With these thoughts go certain feelings and judgments, either as a general state or in response to what is happening around you. These are usually simple: good/bad; like/dislike; agree/disagree; comply/resist. Let your self sense these subtle feelings.

Now just be aware that your body is sending you signals, making small movements with or without your awareness. You may slightly shift posture, blink your eyes, wiggle your toes. Notice these small shifts.

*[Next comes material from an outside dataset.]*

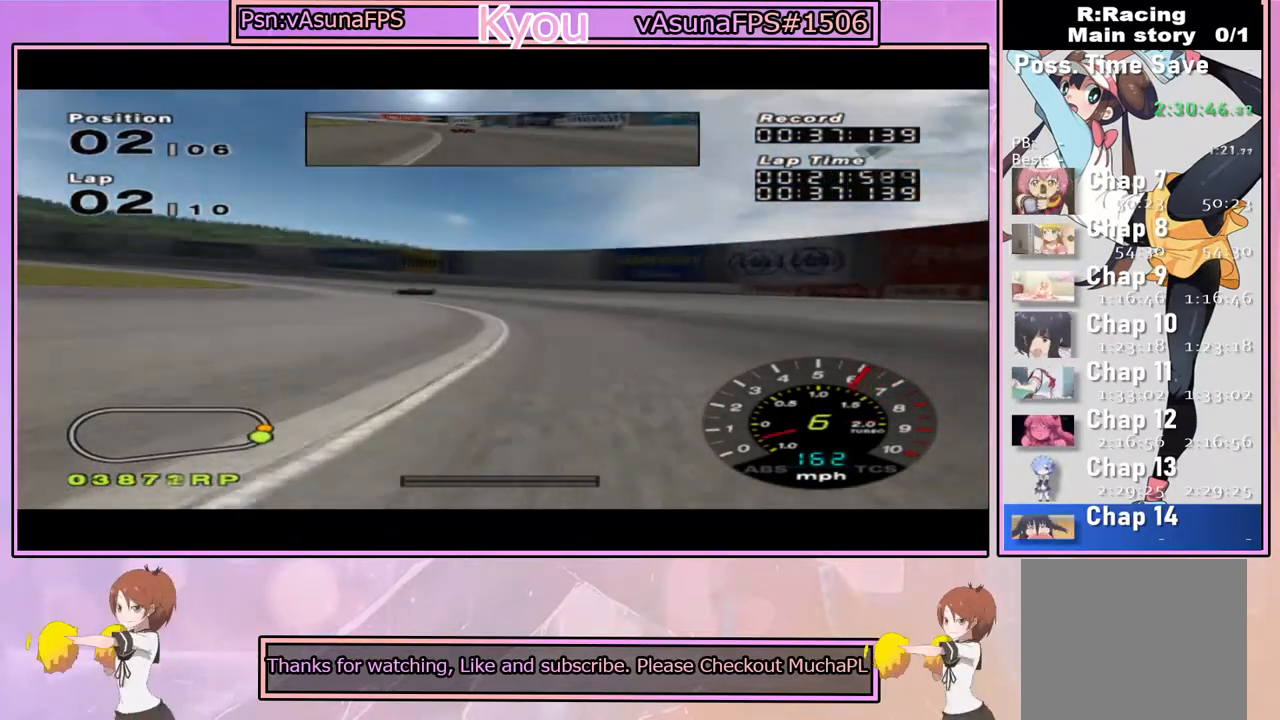
{"dt_ms": 500, "buttons": ["CROSS"], "left_stick": "left", "right_stick": "center", "events": [[167, "CROSS", "down"], [367, "left_stick", "center"], [450, "left_stick", "left"]]}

You are noticing your processes at different levels; the way in which you engage with life -- this is your outer process.

Now notice how you are feeling. What is your present state. Just be aware of subtle inner responses, the background flow to your way of experiencing. Notice what happens when I ask the question: Who are you?

Notice sensations in your hands, any tension in your neck or tingling in your feet. How is your energy? Is it stuck anywhere in your body, or can it move freely? Ask yourself: Why am I doing this exercise? Am I still interested? Notice the feelings that come up: excitement, irritation, unease, boredom. Remember things that you need to do today, a forgotten errand, a feeling of hunger or thirst, a wish to be outside. Now noticing yourself noticing these things.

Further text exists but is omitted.